Cardiac Interventions In The Absence Of Assent: An Ethical Dilemma

Cardiac Interventions In The Absence Of Assent: An Ethical Dilemma
Complex Clinical Cases
Cooper B. Kersey, Beteal Ashinne, Jeffrey Keenan, James N. Kirkpatrick
Journal of the American College of Cardiology, March 2023
Open Access
Cardiovascular practitioners increasingly encounter complex treatment decisions, further complicated when patient decisional-capacity is impaired. We present an ethical conundrum of a patient without decision-making capacity who declined a life-saving surgery.
A 63-year-old woman with schizophrenia and a prior history of mitral and aortic valve endocarditis was found to have recurrent endocarditis of her bioprosthetic mitral valve. Surgical management was recommended, but the patient declined. During a formal capacity assessment, the patient was deemed unable to comprehend her medical condition or the consequences of refusing surgery. The patient then developed transient complete heart block. Goals of care discussions revealed that the patient valued life prolongation and amelioration of her symptoms.
The patient’s durable power of attorney gave consent to proceed with the surgery. Surrogate decision-making rests on substituted judgement (based on knowledge of what the patient would have wanted) or best interest standards (based on beneficence or non-maleficence). The hospital ethics team supported the decision to proceed with surgery over the objections of the patient, in light of the prognosis without surgery, the likelihood of surgical benefit, and the values and goals the patient espoused. The ethics consult team also recommended seeking assent for the surgery from the patient. Assent is not required in addition to consent from a surrogate, but it oftentimes facilitates interventions without chemical or physical restraints. Ultimately, the patient provided passive assent and underwent successful re-do mitral and aortic valve replacements and was discharged in stable condition.
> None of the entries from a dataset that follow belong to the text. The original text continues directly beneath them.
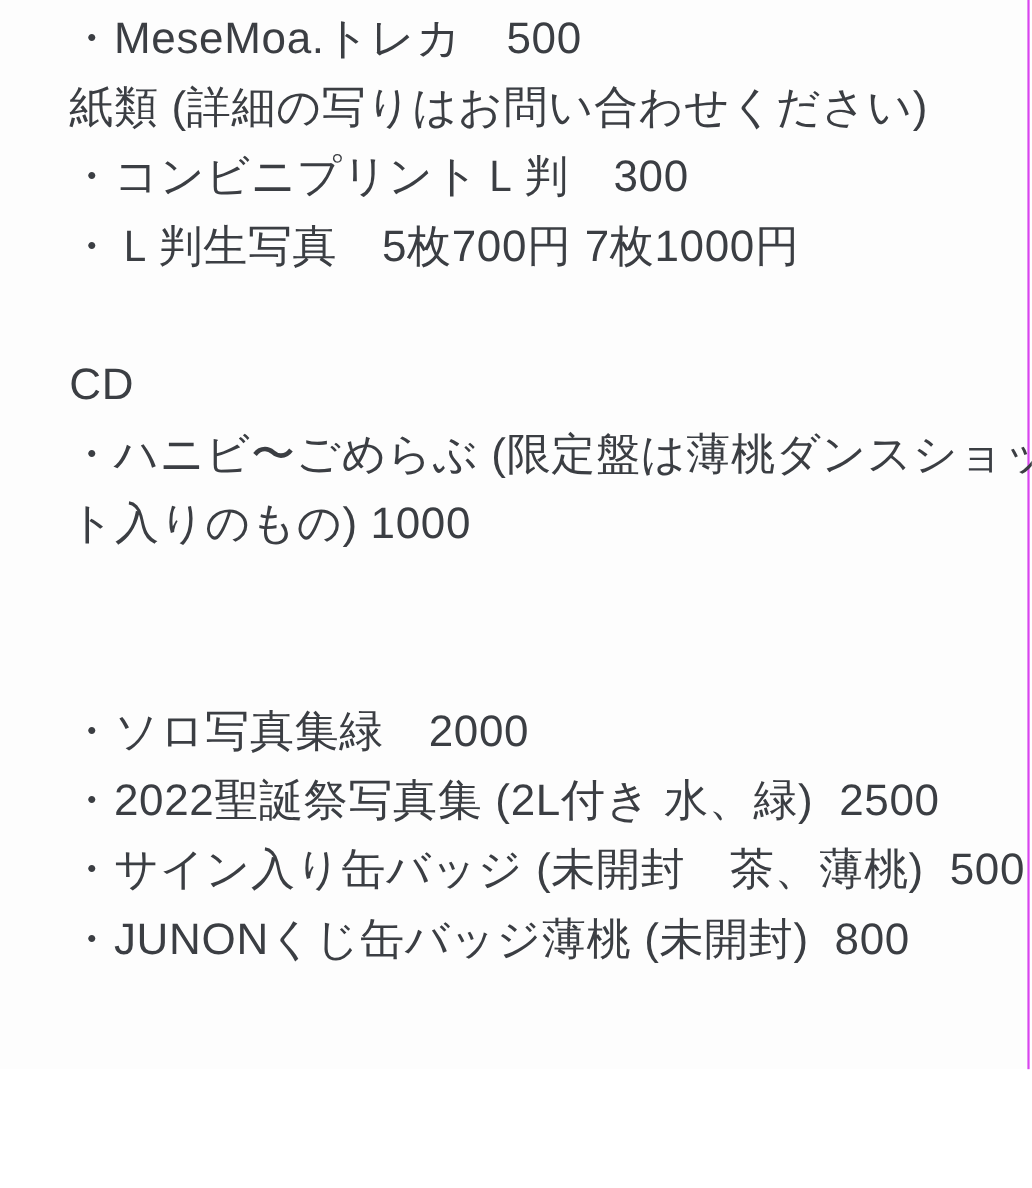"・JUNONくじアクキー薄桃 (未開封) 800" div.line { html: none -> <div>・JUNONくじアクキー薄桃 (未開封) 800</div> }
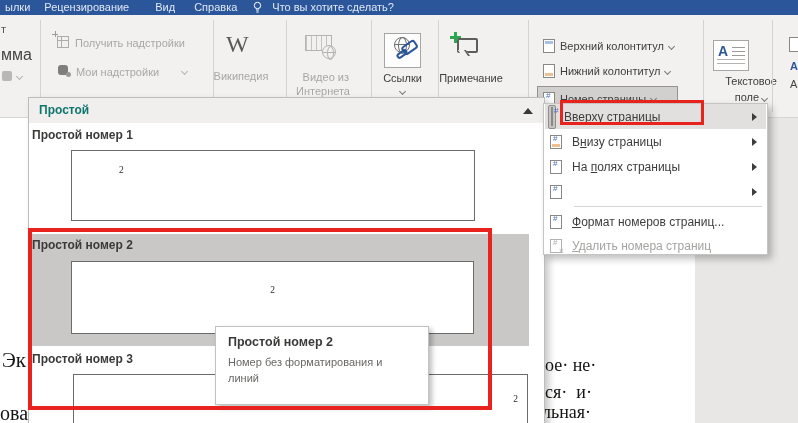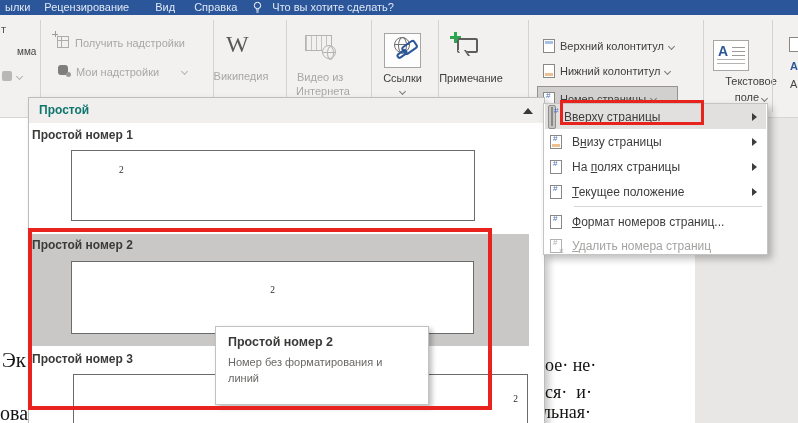"мма" .clip-l2 { font-size: 10px -> 16px; padding-left: 16px -> none }
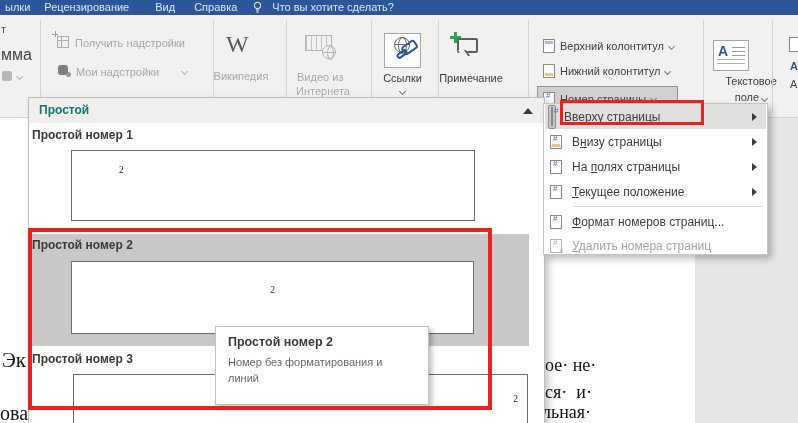"Видео из" .vid-l1 { text-align: left -> right }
We highlight a case in which cardiovascular clinicians encountered a patient without decision-making capacity refusing a life-saving intervention. Cardiovascular clinicians should be familiar with important ethical elements involved in complex decision-making, including autonomy and its limits, substituted judgement and best interests standards, and standards and laws pertaining to surrogate decision-makers.